Under a binding agreement, Alinta will acquire AGL’s infrastructure business and AGL will acquire 33% of Alinta’s Western Australian retail and co-generation business with the right to acquire the remainder over the next five years.
The two companies said today AGL shareholders will continue to wholly own AGL’s energy business, which will consist of the company’s current energy assets combined with 33% of Alinta’s WA retail and co-generation business.
AGL will pay $367 million for the stake in the Alinta business and will be able to acquire the remaining 67% over the next five years.
Alinta will buy AGL’s infrastructure assets and asset management business (Agility) for $A6.45 billion.

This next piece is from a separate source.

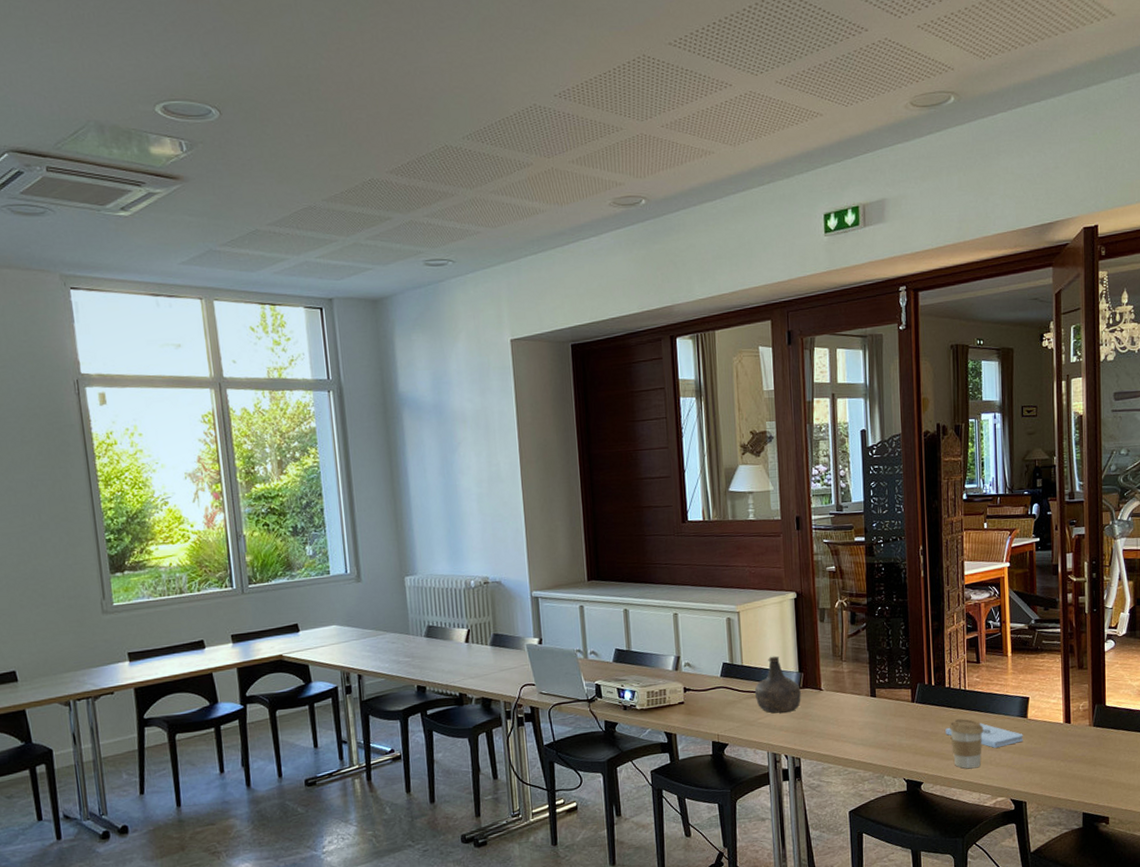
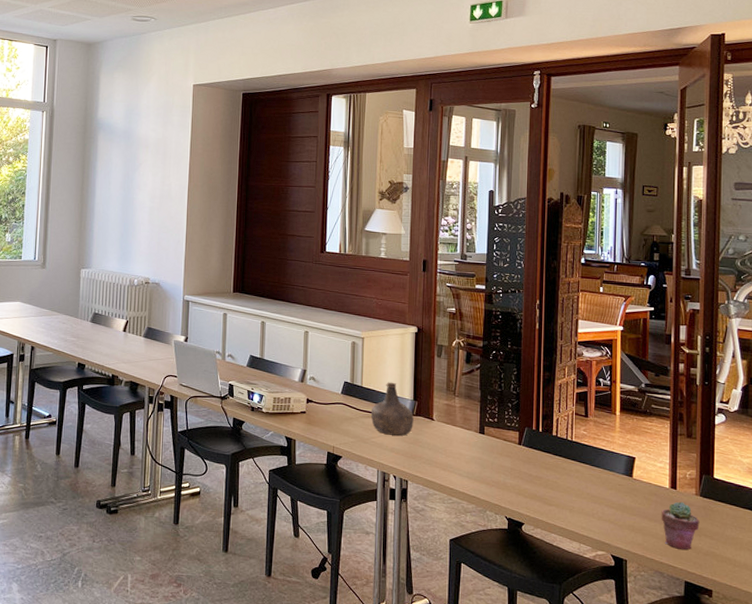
notepad: present [945,723,1023,748] -> none [550,474,627,502]
coffee cup: present [949,718,984,769] -> none [553,467,588,518]
potted succulent: none [1057,734,1094,783] -> present [661,501,700,550]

Alinta shareholders will own 55% of the enlarged entity, while former AGL shareholders will hold a 45% stake.
Two interdependent schemes of arrangement will implement the merger and subsequent spin-off of AGL’s energy business.
The transactions will create two focused and separately listed entities, which will be leaders in their respective sectors, according to AGL and Alinta. There will be no cross shareholdings between the two companies.
In their respective takeover moves, each company envisaged a merger of both entities’ assets, followed by a demerger into separate energy and infrastructure corporations. However, each company was determined that its own management would run the larger, more lucrative energy body, so this deal can be interpreted as a win for AGL.